Re: [PATCH] cache: Workaround HiSilicon Taishan DC CVAU
From: chenweilong <hidden>
Date: 2021-12-29 03:11:54
Also in:
lkml
On 2021/12/14 2:56, Will Deacon wrote:
On Fri, Nov 26, 2021 at 05:11:39PM +0800, Weilong Chen wrote:quoted
Taishan's L1/L2 cache is inclusive, and the data is consistent. Any change of L1 does not require DC operation to brush CL in L1 to L2. It's safe that don't clean data cache by address to point of unification. Without IDC featrue, kernel needs to flush icache as well as dcache, causes performance degradation. The flaw refers to V110/V200 variant 1. Signed-off-by: Weilong Chen <redacted> --- Documentation/arm64/silicon-errata.rst | 2 ++ arch/arm64/Kconfig | 11 +++++++++ arch/arm64/include/asm/cputype.h | 2 ++ arch/arm64/kernel/cpu_errata.c | 32 ++++++++++++++++++++++++++ arch/arm64/tools/cpucaps | 1 + 5 files changed, 48 insertions(+)Hmm. We don't usually apply optimisations for specific CPUs on arm64, simply because the diversity of CPUs out there means it quickly becomes a fragmented mess. Is this patch purely a performance improvement? If so, please can you provide some numbers in an attempt to justify it?

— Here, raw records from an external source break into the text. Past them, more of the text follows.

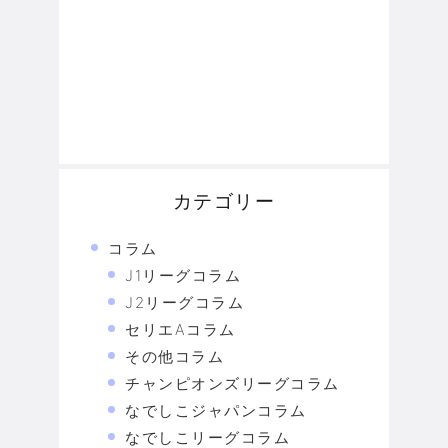
カテゴリー
コラム
J1リーグコラム
J2リーグコラム
セリエAコラム
その他コラム
チャンピオンズリーグコラム
なでしこジャパンコラム
なでしこリーグコラム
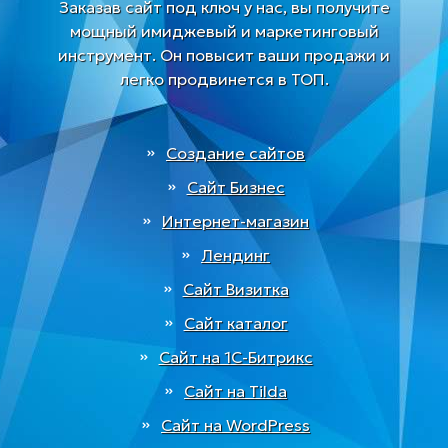
Заказав сайт под ключ у нас, вы получите
мощный имиджевый и маркетинговый
инструмент. Он повысит ваши продажи и
легко продвинется в ТОП.
Создание сайтов
Сайт Бизнес
Интернет-магазин
Лендинг
Сайт Визитка
Сайт каталог
Сайт на 1С-Битрикс
Сайт на Tilda
Сайт на WordPress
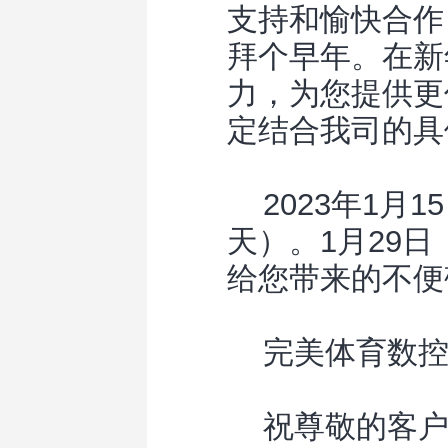
支持和愉快合作
拜个早年。在新
力，为您提供更
定结合我司的具
2023年1月15
天）。1月29
给您带来的不便
完美体育数
祝尊敬的客户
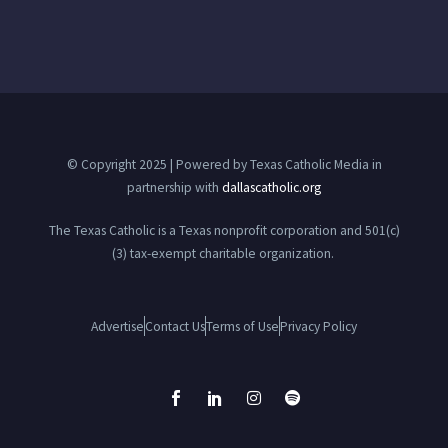
© Copyright 2025 | Powered by Texas Catholic Media in
partnership with
dallascatholic.org
The Texas Catholic is a Texas nonprofit corporation and 501(c)
(3) tax-exempt charitable organization.
Advertise
Contact Us
Terms of Use
Privacy Policy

Yes,it's a performance improvement. I have a test program like this:
#include <stdio.h>
#include <string.h>
#include <stdlib.h>
#include <errno.h>
#include <unistd.h>
#include <sys/mman.h>
#include <sys/time.h>
int main()
{
void *tmp;
int len = 200 * 1024 * 1024;
struct timeval start, end;
int interval;
tmp = mmap(NULL, len, PROT_READ|PROT_WRITE, MAP_PRIVATE | MAP_ANONYMOUS, -1, 0);
if(tmp == MAP_FAILED) {
perror("mmap failed");
exit(errno);
}
memset(tmp, 0, len);
gettimeofday(&start, NULL);
if(mprotect(tmp, len, PROT_READ|PROT_EXEC)) {
perror("Couldn’t mprotect");
exit(errno);
}
gettimeofday(&end, NULL);
interval = 1000000*(end.tv_sec - start.tv_sec) + (end.tv_usec - start.tv_usec);
printf("interval = %fms\n", interval/1000.0);
}
Without this fix, the mprotect takes:
interval = 25.608000ms
And with this fix:
interval = 0.689000ms
Have better performance improvement.
If you think it is suitable, I will send a v2 patch as the original patch broken cpu hotplug checks.
Thanks, Will .